Heat wave! The sea, lakes, rivers, and swimming holes are beckoning us as we attempt to avoid melting today. Luckily, there's a perfect tramp for this kind of weather, one of our favourites for summertime: Rapurapu Kauri Track. It's mostly shaded by native forest and provides exceptional (and unavoidable) foot cooling as you navigate the 16 stream crossings. The track starts just south of SH29 as you reach the bottom of the Kaimais on the Matamata side.
We'd heard about the predicted heatwave, though struggled to believe it was coming as we drove through the gentle rain and mist nestled along the tops of the Kaimai ranges this morning. As we reached the carpark, clear skies prevailed, but the heat of the day hadn't yet begun. At the start of the track, we washed our shoes, then walked the first unsheltered kilometre until we reached the cover of the bush. Some of the kids started a game of Hide and Surprise, running ahead to position themselves behind the trees before shouting, "Surprise!" as the somewhat suspecting parties passed. We ambled along the track, listening to the birds and cicadas and spotting mushrooms and tiny moss trees, the kind likely to be used by fairies playing Hide and Surprise. Our bare feet be were used to the moist, cool ground by the time we came to the start of the stream crossings about 1.5km later.
The first of the stream crossings went well. The bigger kids (8 and 9) got themselves across the stream with ease, practically leaping from rock to rock. Jack, the only one among us still wearing shoes, hopped along the rocks to the other side, pleased that he'd kept his socks dry. Other sure-footed adults took turns helping the younger children (5 and 6) across. It turned out that sure-footed and dry-footed wasn't something to count on on this tramp. As I tried to position myself on some submerged rocks halfway along the second stream crossing, I slipped and landed like a turtle on my shell, temporarily unable to get up as I (accurately) envisioned my backpack flooding and drowning my phone, my spare clothes, and my lunch. Tramping lesson #373 - pack things that need to stay dry in a dry bag. Jack didn't slip, but soon realised he'd need to get low to help the little ones rock hop through some parts of the streams where the boulders were further apart and sacrificed his dry socks and shoes.
Six stream crossings later, we mounted the steps to picnic under the giant Kauri trees. We forgot the mandatory group shot and dried mangoes, distracted by a drone capturing footage of the Kauri trees from above.
On the return trip, the sun was noticeably stronger and we began to feel the heat even through the small gaps in the forest ceiling. Those who wished dipped in a stunning swimming hole. On another day, the water might feel icy, but today the chill was only refreshing for a few moments and we retreated quickly from the sunny stream to the shady bush.
After heading up Wairere Falls barefoot yesterday, my tootsies were feeling a wee bit sensitive so I popped my shoes on for the final exposed section of the track, unable to cope with the killer tiny stones awaiting.
The Department of Conservation (DOC) deems this to be an advanced tramp, and I agree that it is challenging for most levels of trampers. Crossing the stream, even in low water levels, can be slippery and nerve-wracking. The first time we tramped here, Nanny came, too, and while she didn't complain, she didn't like it much and dreamed aloud of the café we would visit afterward.
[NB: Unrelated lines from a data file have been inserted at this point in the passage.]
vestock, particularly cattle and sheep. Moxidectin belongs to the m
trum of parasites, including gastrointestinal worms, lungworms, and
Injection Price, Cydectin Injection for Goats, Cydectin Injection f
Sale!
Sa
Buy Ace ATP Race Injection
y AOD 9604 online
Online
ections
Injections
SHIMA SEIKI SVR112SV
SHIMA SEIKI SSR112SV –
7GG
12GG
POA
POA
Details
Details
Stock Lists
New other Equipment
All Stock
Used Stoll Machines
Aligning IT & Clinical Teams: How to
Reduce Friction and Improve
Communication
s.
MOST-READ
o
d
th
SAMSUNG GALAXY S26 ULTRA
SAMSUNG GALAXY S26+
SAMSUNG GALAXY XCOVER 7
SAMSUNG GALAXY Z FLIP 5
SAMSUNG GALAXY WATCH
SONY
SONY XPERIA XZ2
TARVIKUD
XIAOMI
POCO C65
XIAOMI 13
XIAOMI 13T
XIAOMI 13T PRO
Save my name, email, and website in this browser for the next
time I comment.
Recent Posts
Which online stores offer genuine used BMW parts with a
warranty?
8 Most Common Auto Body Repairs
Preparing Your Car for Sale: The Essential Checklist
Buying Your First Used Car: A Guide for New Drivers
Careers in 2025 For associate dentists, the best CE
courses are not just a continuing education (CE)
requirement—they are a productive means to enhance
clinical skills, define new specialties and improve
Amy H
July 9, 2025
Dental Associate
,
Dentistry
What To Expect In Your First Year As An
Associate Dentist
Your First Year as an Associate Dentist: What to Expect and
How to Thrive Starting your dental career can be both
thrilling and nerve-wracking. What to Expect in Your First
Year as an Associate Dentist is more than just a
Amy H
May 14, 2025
While not appropriate or enjoyable for everyone, for my kids (6 and 8), it's just the right level of difficulty to keep them motivated and eager to try new things and short enough to leave them wanting more. Even when comparing their experience on the way in versus the way out, the children went from cautious to confident and learned to take greater measured risks, better able to judge their own abilities. By the 16th stream crossing, our littlest member (5) was crossing between rocks on his own, willing to get a little bit wet along the way. A huge milestone compared to the first crossing when he needed two adults to urge him along offering both hands for balance along the way.
With the Kauri die-back disease management ongoing, you'll need to check the DOC site before you go to ensure it's open. Please remember to wash your shoes to protect our trees!
Rapurapu Kauri Track
Distance: 5km (round trip)
Time: 2-3 hours
Difficulty: Moderate considering the stream crossings. Toddlers, young children, and those with unreliable balance may need help or might be better at Puketoki Reserve.
Buggies: No. Backpack child carrier okay. Avoid carrying baby on your front as you'll want to be able to see where to put your feet.
Dogs: No. Only with hunting permit and Kiwi aversion training.
Barefoot: Bare feet can add extra traction and sensation for stream crossings. Most of the track has large stones, leaves, and some mud. Small stones on the first section of the track can be uncomfortable for sensitive feet - shoes are recommended for this section; the rest is doable for the determined beginner.